Living Happily Ever After

test123

Blog Articles

Completely Unexpected

That next weekend we went out and I can’t tell you what we did. I don’t remember much about that night. I only remember this: Before he took me home, Bachelor #5 asked, “Do I even have a chance with you?”

That sounded a little heavy to me. And because I wasn’t about to be serious, I had to lighten things up. I joked, “Sure! I try to keep an open mind. Everyone has a chance with me!”

But that didn’t deter him. He then said, “I would marry you tomorrow if you were willing.”

“I would marry you tomorrow if you were willing?” THAT was COMPLETELY unexpected!

I didn’t know what to say. All I could think in that moment was, “He doesn’t realize what he is saying or how that sounds when it’s verbalized. He can’t know what he just said.” So I didn’t respond much.

Instead, waves of memories washed over me. I thought back exactly eight months to the day, to July 13, 2009, the day my divorce became final.

The day I left my life in Colorado and headed into the unknown, so broken and devastated I couldn’t even look back at what I was leaving as I drove away or think about anything that had happened to my children and I or I wasn’t sure I’d have the courage and strength to go.

The day I was sure my life, hope, and any dreams for a bright future had ended.

The day I was positive no one would ever want an “old bag” like me again.

Back to the days when I had to try so hard every minute of every day not to cry, because I was afraid if I started I might not be able to stop. (Trust me, I failed a lot more than I succeeded in that attempt!)

In the pause as I thought all of the above, Bachelor #5 added, “But no pressure. I can wait as long as it takes you to decide what you want.”

Isn’t life like that?

COMPLETELY unexpected!

“A Scout is never taken by surprise; he knows exactly what to do when anything unexpected happens.” (Robert Baden-Powell)

Too bad I’d never been a Scout. (Or even a Brownie!) Because far too often in my unexpected life I don’t know exactly what to do, or what to say.

Another Stranger

Day two or three after the nightmare began, my college friend called.  She told me she was having trouble dealing with the whole situation. (They were our friends.  Her parents were some of His victims.)

“Do you realize,” she asked, “That we have been so upset that we can’t do anything?  We literally can’t function.  We can’t even feed our children!  We’re devastated.  We’ve been so betrayed.”

I could relate.

She told me she had learned things about Him she needed to share, to make sure I understood all that had been going on under my nose for 16 years.  Those clueless years. I listened.  I learned things I’d never known.

Then she said, “Andrea, do you realize if you walk away with anything, ANYTHING, from this you will be stealing like He did?  If you walk away with anything other than the clothes on your back, and your children, you’ll be stealing!
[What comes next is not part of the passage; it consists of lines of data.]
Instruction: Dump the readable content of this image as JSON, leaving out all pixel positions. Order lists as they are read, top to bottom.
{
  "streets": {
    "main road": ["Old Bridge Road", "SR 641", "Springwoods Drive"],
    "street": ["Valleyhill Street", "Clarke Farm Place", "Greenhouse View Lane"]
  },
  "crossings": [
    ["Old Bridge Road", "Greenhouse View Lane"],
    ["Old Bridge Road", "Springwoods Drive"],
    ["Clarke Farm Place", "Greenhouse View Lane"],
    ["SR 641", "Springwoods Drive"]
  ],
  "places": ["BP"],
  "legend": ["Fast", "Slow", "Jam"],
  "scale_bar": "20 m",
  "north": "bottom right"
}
Don’t you agree?”

Unfortunately I didn’t.

“Actually, no,” I replied. It was one of the few times, maybe the only time, in the history of our 22-year friendship I could remember disagreeing. “I will take anything the authorities allow me to have, and I will use it to rebuild a life for my children.  I guess until you have been left as I have, utterly destitute–with no home, no job, no money and four children to provide for–you can’t understand.  But I WILL take anything the government gives me and be grateful for it.”

We finished the conversation (I don’t remember the rest of what was said), said goodbye, and hung up.  I didn’t know that would be the last time we talked to each other.

Suddenly, another stranger in my life.